Рамирес обиженно взглянул на Марселя. С каких это пор салаги беспогонные размахивают пушкой рядом с чинами? А ему чем прикажете заниматься? Может, начать регулировать движение на этой пустой дороге?
Внизу в облаке света посверкивали городские огни. За горами громыхнуло. Ветер усилился. По земле понесло листья.
Марсель и Жан-Жан, прижавшись к стене, метр за метром продвигались вглубь владения. Гром ударил еще раз, ближе, и гигантский зигзаг молнии расколол небо над морем. В воздухе запахло дождем. Гроза приближалась.
В нескольких метрах от них возвышались обгоревшие руины здания. Под большим платаном притулился голубой пикап. Марсель заметил его, только когда чуть не оказался внутри. Внутри было пусто.

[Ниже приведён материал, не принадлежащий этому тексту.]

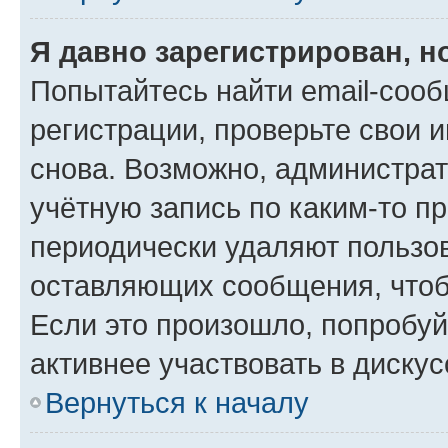
Я давно зарегистрирован, н
Попытайтесь найти email-соо
регистрации, проверьте свои и
снова. Возможно, администра
учётную запись по каким-то п
периодически удаляют пользов
оставляющих сообщения, чтоб
Если это произошло, попробуй
активнее участвовать в дискус
Вернуться к началу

Костелло было не по себе. Он не любил сельские просторы. Слишком уж тихо. Не любил ни коров, ни фермерш. Они тоже слишком спокойны. Ему была нужна городская суета, тесные бары, дым выхлопных труб. Деревня для него все равно как кладбище. Он почти что готов к тому, что из этой темноты появится какой-нибудь вампир в сопровождении целого отряда жадных и изможденных существ. Которые хотят жрать — ж-р-а-т-ь — пять букв. К тому же ему так хотелось пить, что в горле начинало саднить каждый раз, когда он сглатывал слюну. Под ногами зловеще похрустывали травинки. И он с на— слаждением вспоминал, как пахнет ночью расплавленный асфальт.